WORK REQUIRED
Read the lines below and count those that have the word "anchor". Respond with the number only.
*** DATA ***
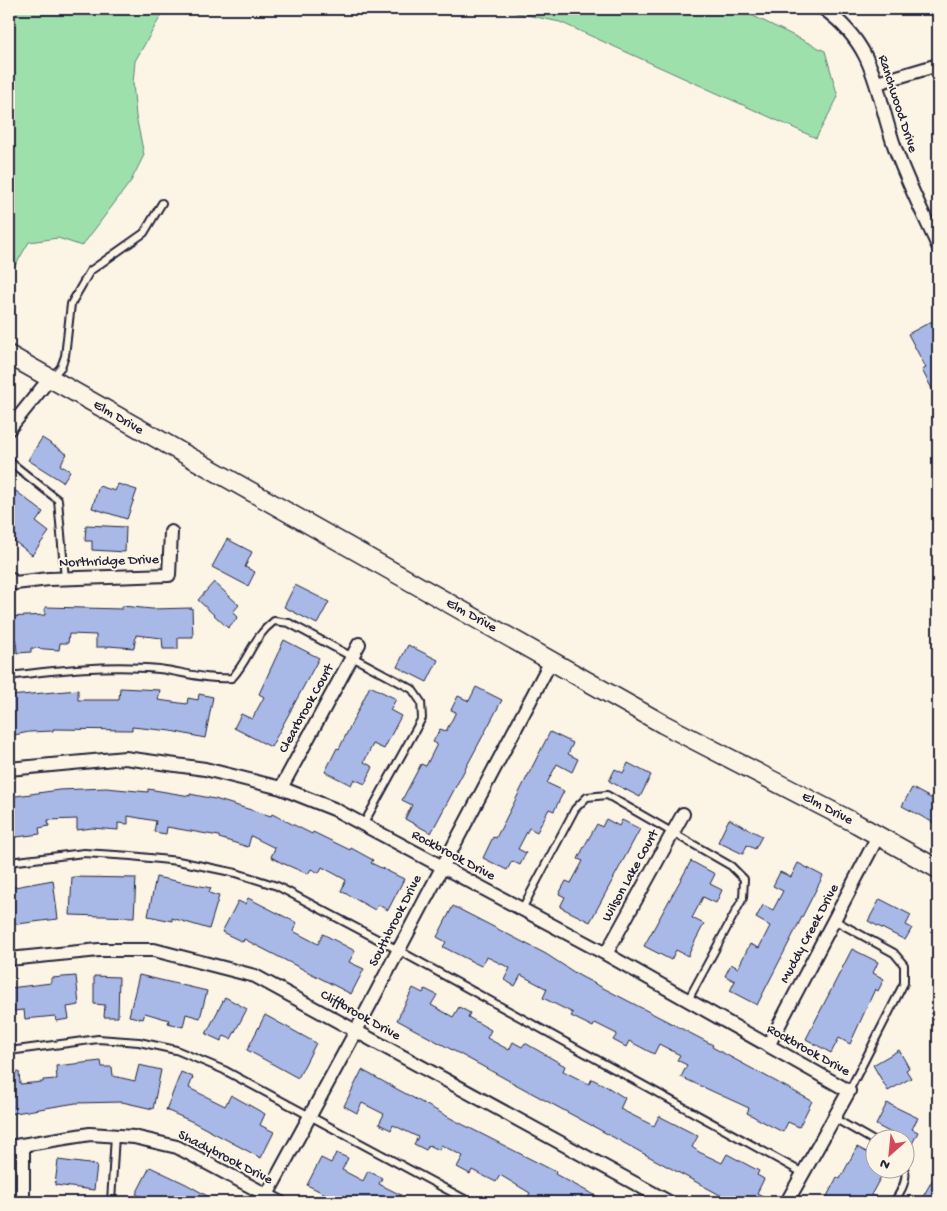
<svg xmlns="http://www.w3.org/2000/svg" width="947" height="1211" font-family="'Gochi Hand',sans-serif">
  <rect width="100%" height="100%" fill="#fcf5e5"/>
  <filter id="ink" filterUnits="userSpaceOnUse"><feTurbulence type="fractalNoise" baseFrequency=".02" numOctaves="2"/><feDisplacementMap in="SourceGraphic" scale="10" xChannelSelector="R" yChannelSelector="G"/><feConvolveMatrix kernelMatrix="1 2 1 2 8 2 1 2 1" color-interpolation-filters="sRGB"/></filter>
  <g filter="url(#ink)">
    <path fill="#9ee0ab" stroke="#608173" d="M9,9h156l-30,52 -2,22 3,33 8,39 -13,26 -49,65 -24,-8 -29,4 -20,34z
      M497,9h242l86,42 13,46 -22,41 -256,-116z"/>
    <path fill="#a8b9e8" stroke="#22223b" d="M938,318v82l-16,-30 4,-2 -18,-34z
      M42,438l25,16 -7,11 10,6 -7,11 -35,-22z
      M118,484l19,6 -10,29 -35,-11 7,-22 16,5z
      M16,491l27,21 -7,10 13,10 -17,23 -23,-18v-37z
      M86,525l40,2 -1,25 -33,-2v-9h-7z
      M227,539l25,13 -7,15 10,5 -7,14 -36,-19z
      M214,582l25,23 -6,7 5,5 -10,11 -30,-28z
      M295,585l34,17 -12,22 -33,-17z
      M122,606l30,3 40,-1 1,29h-15v12h-15l-1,-11 -26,-3 -2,13 -26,-2v1h-12v-12l-27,-1 -1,9h-8l-1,7 -28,-2v4l-14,1 -1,-13h-7v-23l36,-2v-8l77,2z
      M284,640l35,18 -48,89 -37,-19 7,-14 11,5 12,-22 -5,-3z
      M408,645l30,15 -11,22 -30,-15z
      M370,686l26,13 -6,11 11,6 -17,33 -11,-5 -9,18 9,5 -8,17 -11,-5 -3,6 -26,-13 12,-24 2,1z
      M476,687l26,13 -71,133 -26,-14 7,-14 -10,-5 19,-36 5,2 11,-22 -4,-2 7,-13 6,2 10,-19 -5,-2 7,-14 11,5z
      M120,688l40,2 -2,10 29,4 1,-6 10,2 1,-6 14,3 -8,41 -34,-7 -39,-4v3l-79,-1v2l-24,1 -20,4v-40l69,-6v10h41z
      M550,732l23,11 -5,11 10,5 -6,13 -15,-8 -10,19 17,8 -10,20 -5,-2 -12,23 -8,-4 -11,21 8,4 -6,12 -8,-4 -5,9 -24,-12 10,-21 3,1z
      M628,763l23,12 -11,22 -31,-16 6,-12 8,4z
      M106,788l42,4v-3l42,7v-2l25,5 56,17 1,-2 40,20 1,-2 37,18 1,-2 22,12 -2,3 33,16 -16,31 -10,-5 -3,5 -34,-19 5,-11 -24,-13 -3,6 -8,-4 -3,5 -26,-11 -11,-6 4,-9 -24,-12 -3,11 -29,-9v-2l-52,-9 -1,7 -12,-2 2,-11 -28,-5v8l-10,-1v7l-26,-2 -15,2v-11l-29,1 1,6 -10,2 1,6 -31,4v-41l50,-7z
      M912,788l26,14v12l-4,9 -32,-17z
      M606,819l13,7 3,-6 18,9 -50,93 -30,-15 5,-10 -6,-3 7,-13 5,2 12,-22 -5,-2 7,-14 12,-21 5,3z
      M729,819l33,17 -7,13 -8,-4 -4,9 -25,-12z
      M691,861l24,13 -5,10 12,6 -6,13 -13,-6 -11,21 12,6 -10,19 -6,13 -12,-6 -5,10 -27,-14z
      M798,863l25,13 -66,129 -27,-14 5,-10 -10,-5 6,-12 7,4 12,-24 9,4 11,-22 -14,-8 7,-13 10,5 10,-19 -10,-5 7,-14 11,5z
      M72,877l64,1 -2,39 -64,-2z
      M156,877l55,11 -2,5 10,3 -10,33 -37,-11v3l-24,-5z
      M53,880l5,39 -49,6v-37z
      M248,898l49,25 -4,8 25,13 5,-10 32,17 -6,11 15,7 -13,25 -107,-55 -1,3 -21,-10 16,-31 7,3z
      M880,899l31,16 -5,10 6,3 -7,12 -37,-19z
      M453,906l93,48 34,22 133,69 -1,2 100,54 -13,26 -11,-5 -5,10 -12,-6 -24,-13 2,-5 -68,-31 6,-12 -10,-5 3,-5 -21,-11 -5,10 -25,-13 -3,6 -13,-7 4,-6 -22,-11 -2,4 -22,-11 2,-3 -30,-15 4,-9 -26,-14 -6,11 -11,-6 6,-12 -23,-11 -6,9 -38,-19 3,-5 -9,-5z
      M852,949l26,13 -5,11 11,6 -6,12 -3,-2 -25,55 -11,-6 -8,15 -25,-14z
      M139,975l68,16 -7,27 -14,-4 -3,13 -15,-4 1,-3 -24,-7 -2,6 -14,-3z
      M76,976l3,29 -12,2 2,12 -13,2 -1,-5 -30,3 -1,-9 -11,1 -3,-23 41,-5v-5z
      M94,976l25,1 -1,40h-14l1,-12 -11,-1z
      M413,988l10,5 2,-4 12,6 -6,10 22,12 6,-10 11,6 -2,4 23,13 -4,8 22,12 4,-8 9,5 3,-4 40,23 -2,5 26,13 3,-5 12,6 21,13 -5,11 34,17 5,-10 39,20 -6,11 7,5 23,11 5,-9 32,17 -2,4 7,4 -7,14 17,9h-41l-336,-182z
      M225,997l22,12 -16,30 -7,-3 -3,5 -15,-7z
      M265,1015l51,28 -18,35 -51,-28z
      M899,1050l10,18 -3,2 5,8 -23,13 -15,-26z
      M101,1061l1,6h10l1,9 22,5 4,-16 22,5 -8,39 -31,-7 -46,1 -67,11v-41l10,-1 1,12 23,-2v-2l14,-1 -1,-13z
      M362,1070l92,50 102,52 -1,2 52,28h-82l5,-9 -30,-18 -4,7 -24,-12 -2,4 -13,-7 6,-11 -22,-11 -2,5 -10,-5 -3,5 -12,-6 4,-7 -25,-12 -2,5 -12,-6 5,-10 -22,-11 -5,10 -13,-7z
      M181,1072l12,5 -4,11 36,18 6,-11 34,19 -5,11 14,7 -13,26 -68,-36 -27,-12z
      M887,1103l31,15 -6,11 6,3 -6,12 -36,-19z
      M857,1147l17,9v13l9,4 -12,22 14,7h-61l13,-25 3,2z
      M336,1153l12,5 -6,12 21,11 5,-10 14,7 -3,6 22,11 -4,7h-55l-35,-17 14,-27 10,5z
      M58,1160l39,5 -3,25 -39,-5z
      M150,1167l36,17 32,18h-41l-8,-5 -3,5h-13l-17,-8z
      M938,1170v32h-18z"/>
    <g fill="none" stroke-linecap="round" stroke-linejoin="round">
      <defs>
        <path id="lane" d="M51,378l10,-11 4,-11 6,-52 19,-33 54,-38 18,-30
          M9,461l49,39 7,79
          M9,676c48,-6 101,-12 150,-7 24,3 48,11 73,9 18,-20 20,-40 42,-57l15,2 123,66 9,13 1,16 -59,107
          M9,862l75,-9 47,3 47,5 58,12 41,13 121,64 405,223
          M522,909l53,-100 12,-12 20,-2 124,71 13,13 -1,19 -55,102
          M834,920l60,33 10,12v18l-55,108
          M9,1051l89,-12 41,3 37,8 48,20 246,132
          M834,1118l40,23
          M111,1202l4,-67
          M894,1202c6,-9 15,-23 10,-34"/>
        <path id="street" d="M824,9c54,39 51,83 71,139 12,34 28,65 43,98
          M877,83l61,-18
          M9,429l41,-51
          M9,578l6,5 34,-4 120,-4 2,-43
          M9,769l116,-11 80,11 76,19 53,21 272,145 243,137 -62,111
          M281,788l78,-144
          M606,954l77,-140
          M9,959l90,-9h55l101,26 414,226
          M768,1046l110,-210
          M9,1147l81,-13 44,3 43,10 103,55
          M267,1195l89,-164 195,-370
          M23,1202v-56"/>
        <path id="secondary" d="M9,355l654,369 194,100 81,45"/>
      </defs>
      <use href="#lane" stroke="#22223b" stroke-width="10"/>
      <use href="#street" stroke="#22223b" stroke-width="16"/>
      <use href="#secondary" stroke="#22223b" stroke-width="21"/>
      <use href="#lane" stroke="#fcf5e5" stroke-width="6"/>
      <use href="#street" stroke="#fcf5e5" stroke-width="12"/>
      <use href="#secondary" stroke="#fcf5e5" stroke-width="18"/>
    </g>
  </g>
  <g text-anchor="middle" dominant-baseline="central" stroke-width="4" stroke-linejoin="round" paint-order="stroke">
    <g font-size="14" fill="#22223b" stroke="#fcf5e5">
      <text transform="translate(897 104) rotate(72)">Ranchwood Drive</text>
      <text transform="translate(118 418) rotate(30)">Elm Drive</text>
      <text transform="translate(109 562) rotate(-2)">Northridge Drive</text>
      <text transform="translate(471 616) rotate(29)">Elm Drive</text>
      <text transform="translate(307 709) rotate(-61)">Clearbrook Court</text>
      <text transform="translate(827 809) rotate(28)">Elm Drive</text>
      <text transform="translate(453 856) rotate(28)">Rockbrook Drive</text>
      <text transform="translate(631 876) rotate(-61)">Wilson Lake Court</text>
      <text transform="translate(396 921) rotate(-63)">Southbrook Drive</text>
      <text transform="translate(810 934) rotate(-62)">Muddy Creek Drive</text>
      <text transform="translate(360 1016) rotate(29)">Cliffbrook Drive</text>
      <text transform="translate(808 1051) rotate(29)">Rockbrook Drive</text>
      <text transform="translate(225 1158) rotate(27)">Shadybrook Drive</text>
    </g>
  </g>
  <rect width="947" height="1211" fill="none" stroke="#fcf5e5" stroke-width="30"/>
  <rect x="15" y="15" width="917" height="1181" fill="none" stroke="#22223b" stroke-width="2" filter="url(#ink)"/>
  <g transform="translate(890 1154) rotate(207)"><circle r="24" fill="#fcf5e5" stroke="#a5a1a1"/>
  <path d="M0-4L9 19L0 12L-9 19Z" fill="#d1495b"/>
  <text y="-8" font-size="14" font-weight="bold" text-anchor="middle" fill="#22223b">N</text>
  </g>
</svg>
*** End of DATA ***
EXPECTED OUTPUT
2